二十日の夜の月がでてしまった。山の端もなくて、海のなかからでてくる。このようなのをみてだろうか。むかし、あべのかなまろというひとが、唐にわたってかえってくるときに、ふねにのるところで、あちらのくにのひとは、はなむけに、わかれをおしんで、りっぱな漢詩をつくったりした。なごりおしかったのだろう。はつかの夜の月がでてきてもまだ、(ふねにのるところに)いた。その月は海からでてきた。それをみて、なかまろさまが、「わがくにでは、こういううたを神代より神もおよみになった。いまはかみも、なか、しものひとも、このようにわかれおしみ、よろこびもあり、かなしみもあるときには、よむ」とよんだうたは、
あをうなはら ふりさけみれは かすかなる みかさのやまに いてしつきかも
とよんだ。あちらのくにのひとは、きいてもわからないだろうと、おもわれたけれども、ことばのこころを、男文字で、おもむきをかきだして、こちらのことばをつたえるひとにつたえると、そのこころをわかったのだろうか。ほんとうにおもいのほか、気にいったのだった。唐とこのくにとは、ことばは異なるけれど、月のすがたはおなじなのだから、ひとのこころもおなじなのだろう。
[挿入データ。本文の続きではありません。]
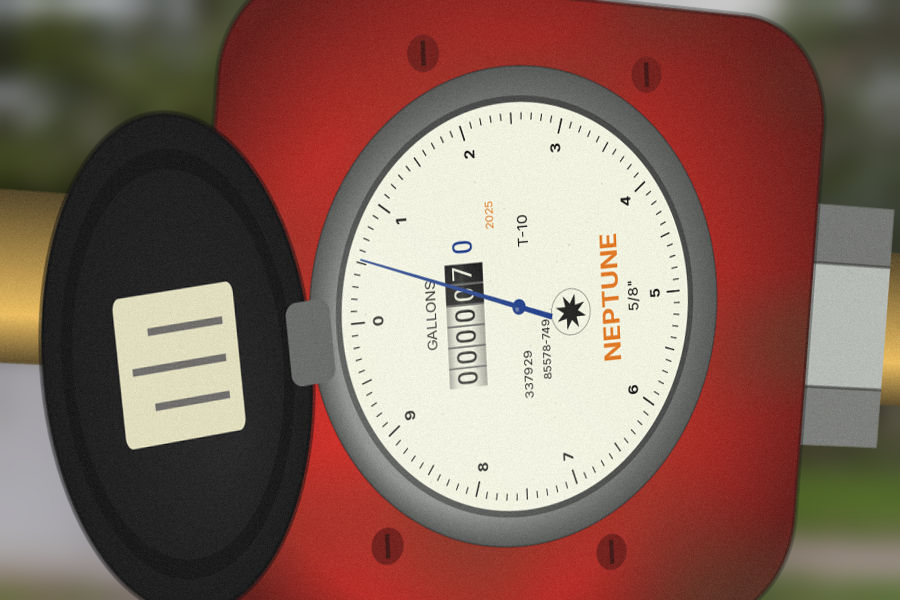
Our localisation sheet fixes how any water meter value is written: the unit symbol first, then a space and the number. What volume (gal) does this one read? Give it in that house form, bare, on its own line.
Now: gal 70.5
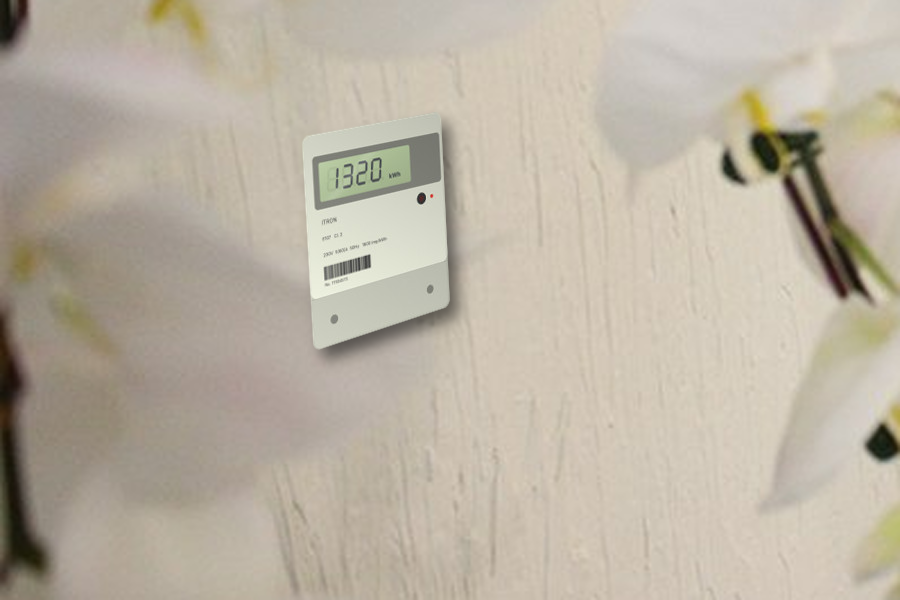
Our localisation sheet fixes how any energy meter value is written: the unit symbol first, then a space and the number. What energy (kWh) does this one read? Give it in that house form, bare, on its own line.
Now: kWh 1320
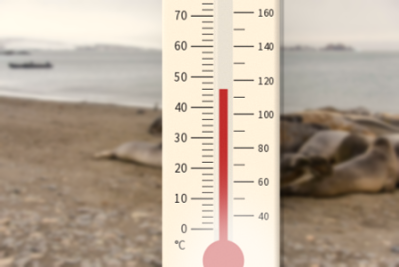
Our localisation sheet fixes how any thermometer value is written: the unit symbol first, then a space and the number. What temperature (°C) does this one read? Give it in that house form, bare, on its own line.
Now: °C 46
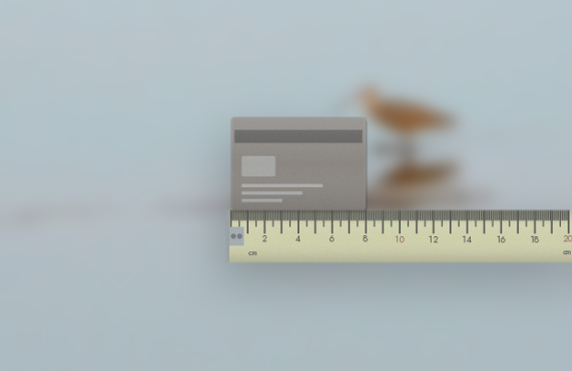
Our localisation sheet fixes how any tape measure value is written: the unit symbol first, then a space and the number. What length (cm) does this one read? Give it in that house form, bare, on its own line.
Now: cm 8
さて、ちょうどいま、そうしたむかしにおもいをはせて、あるひとのよんだうたは、
みやこにて やまのはにみし つきなれと なみよりいてゝ なみにこそいれ
※ 「およびもそこなわれ」=「指も傷ついて」という解釈もあるようですが、現実味がありません。ここでは、日数がふえすぎて、かぞえようにも、指ではしそこなってしまうと解釈しました。10をこえると、だんだんわからなくなってきてしまう感じをいっているようにおもいます。ちなみに、この日は門出から29日目。「みそか」といっている時点で、かぞえそこなってしまっています。
1/21
21日。あさ6時ごろに、ふねをいかせる。ひとびとのふねがみんなでていく。これをみると、春の海に秋のこの葉がちっているようだった。ふしてたてた願(※1)のおかげだろうか。風もふかず、よい日がめぐってきて、こいでゆく。
このあいだに、やとってほしいと、ついてくるこどもがいた。そのこがうたうふなうたは、
なほこそ くにのかたは みやらるれ わかちゝはゝあり としおもへは かへらはや
とうたって、しみじみくる。
こううたうのをききつつ、こいでいくと、黒鳥という鳥が岩のうえにあつまっていて、その岩のもとに波がしろくうちよせている。かじとりのいいようで、
くろとりのもとに しろきなみをよす
という。このことばは、なんともないけれども、なにかいいたそうに(※2)きこえた。
「ひとのほどにあわないので、といただしてみる」 そういいながらゆくと、ふなぎみのひとが波をみて、(いわれる。)
「国をでてから海賊が仕かえしをするかもというようなことをかんがえているうえに、海もまたおそろしいので、頭もすっかりしろくなってしまった。(もうすぐ)七十路、八十路が海にいるのだ。
わかゝみの ゆきといそへの しらなみと いつれまされり おきつしまもり
かじとり、(かえしを)いえ」
※1 「おほろけの願」=12月22日にたてた願のこと。「おぼろけの」の意味は諸説あるようです。
※2 「ものいふやうにぞ」=この部分の解釈は、かじとりのうたがすこしうまくなったという解釈と、かじとりが貫之に失礼だったという解釈があるようです。前者のばあいは、「ものいふ」を「気のきいたことをいう」と解釈するようです。ここでは、後者の解釈をとりました。
くろうして髪もしろくなった貫之に、かじとりが「黒鳥のもとに 白き波をよす(白髪がふえましたねぇ)」などと、ヘタなうた(八八)のようにいうので、なにかかえせ、というようなながれでしょうか。この解釈だと、18日の例の37文字(六九六八八とか)のひとは、かじとりかもしれません。うたは、三日でうまくなったりはしなさそうです。
とにもかくにも、室津からなかなかでられなかった一行も、ようやくつぎのばしょにむかうことができたようです。